Granted, penalty kicks are too easy to make, and they involve a great deal of luck. But the shoot-out does provide drama on every shot—drama that was missing through much of the final. And the shoot-out saves by the keepers in that game were things of beauty.
JIM BEGGS, Modesto, Calif.

I disagree with Wolff's assessment that it was largely luck that helped the Italian team reach the final. Luck manifests itself in a single moment; it does not last an entire tournament. What got Italy to the final was outstanding defense, good teamwork and Roberto Baggio's goals. If Giuseppe Signori had played alongside the injured Baggio for the entire final or had replaced him in the second half, Italy might very well have won.

Baggio should not be credited with a "superb performance" in the championship match. He was a nonfactor and hurt the Azzurri more than he helped them. I applaud his courage, but he should have stepped aside once it was apparent he could not help his team, especially with a healthy scorer of Signori's caliber waiting in the wings.
ANDY BERLIND, Middletown, Conn.

Here is a suggestion for how to replace the penalty-kick tiebreaker. After 30 minutes of overtime, take the goalies out of the game and play sudden death. This would bring the dominant team to the fore and provide a deserving winner.
ROBERT LATOUR, Wilbraham, Mass.

Rather than a shoot-out, implement five-minute overtime periods, the first one allowing nine players on each team instead of the full complement of 11, the second one seven players, and so forth. A worthy winner would surely materialize within two overtime periods.

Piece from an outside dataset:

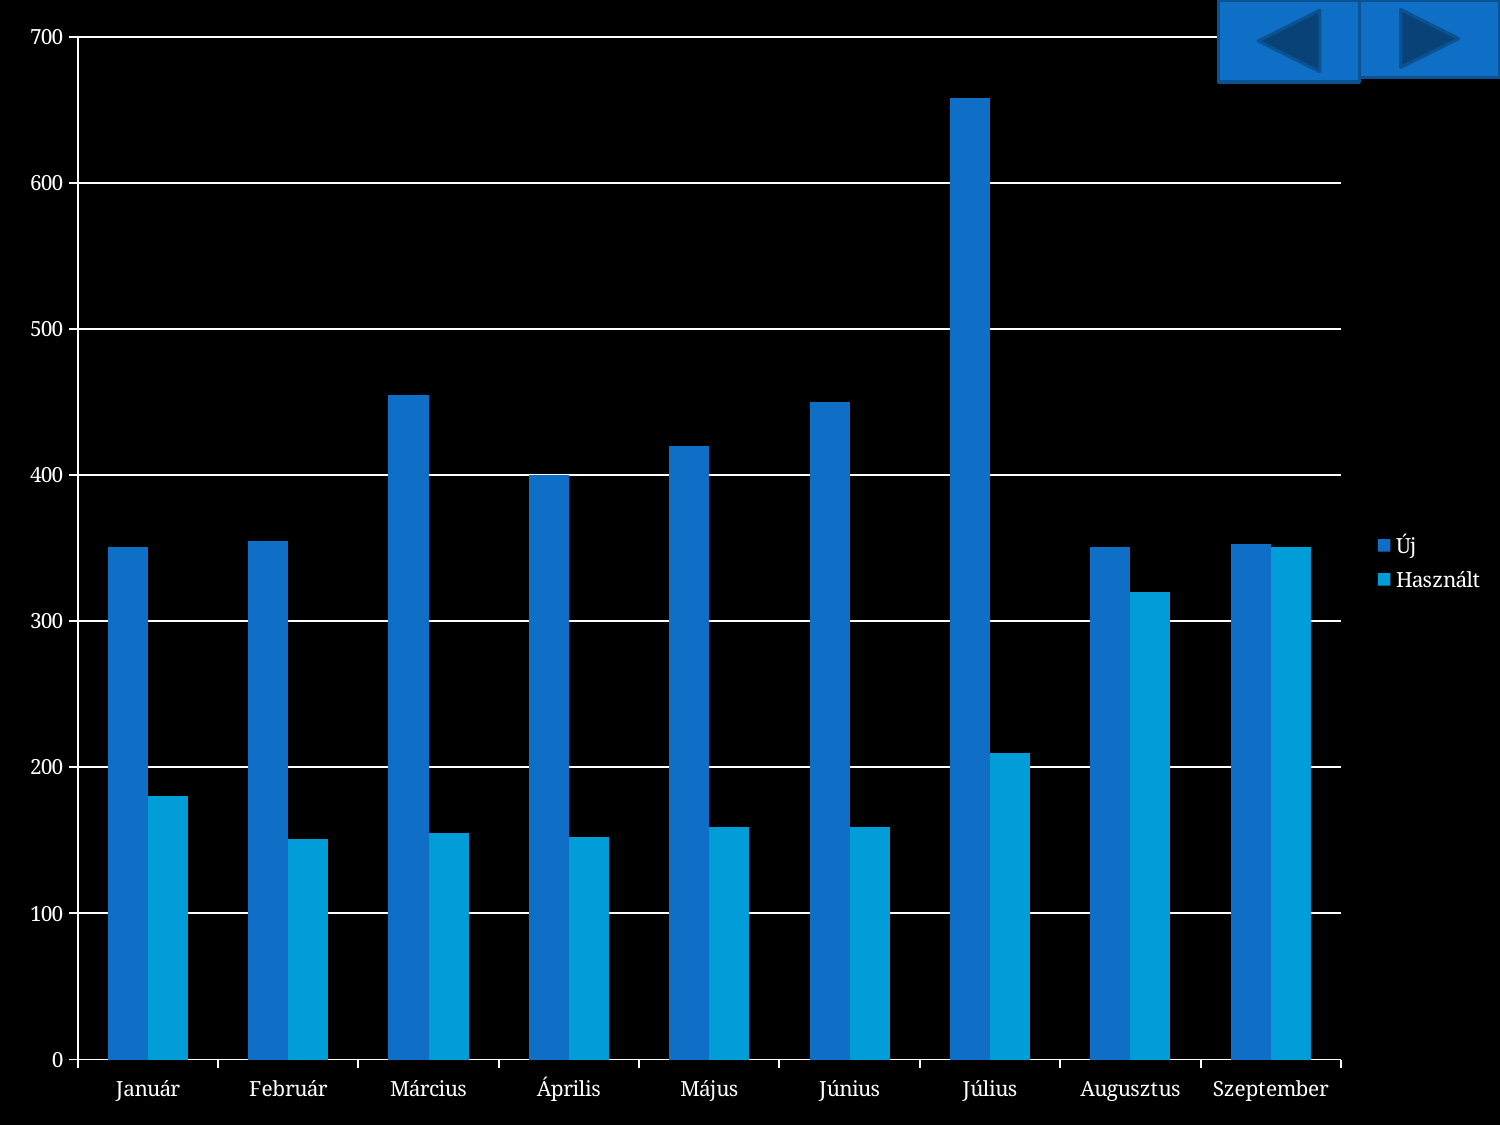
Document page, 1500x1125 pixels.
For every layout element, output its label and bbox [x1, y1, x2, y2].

chart [0, 0, 1500, 1125]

When I lived in Peru in the '80s, I was introduced to the World Cup but soon forgot about it. Now I remember why. Two teams drift endlessly back and forth across a field with nothing on the scoreboard to show for it. And the final results are numbingly predictable. The same four teams win, tournament after tournament, decade after decade. World Cup soccer? I call it world-class boredom.
DOUG RICE, Pendleton, Ore.

It's implausible that soccer will ever experience more than incremental gains in popularity in this country, at least as a spectator sport. Soccer lacks compelling subgoals that provide indexes of accomplishment throughout the game, sustaining interest even when a score is not imminent or the outcome is no longer in doubt. Baseball has at bats and innings; U.S. football has plays and first downs; golf has shots and separate holes. Games that lack a strong subgoal structure may be fun to play, but they don't offer spectators much to sink their teeth into.
MARTIN FORD, Clifton, Va.

I would like to thank soccer in general and the World Cup in particular. I hadn't slept so well in front of the TV in ages.

When will we see an INSIDE SOCCER section in SI?
Cape Coral, Fla.

I'm a happy subscriber to your magazine, but I'm not a knowledgeable soccer fan. Something related to soccer must have triggered the remarkably funny picture of the Dutch players on pages 24 and 25 of the July 18 issue (Having a Ball). I hope you'll explain to us "American soccer dummies" what it was.

•You are not alone in being puzzled. In soccer, when a player is fouled and his team earns a free kick, the opponents are allowed to line up in a "wall" 10 yards from the kicker, and the players in the wall are allowed to protect themselves without being called for use of their hands.—ED.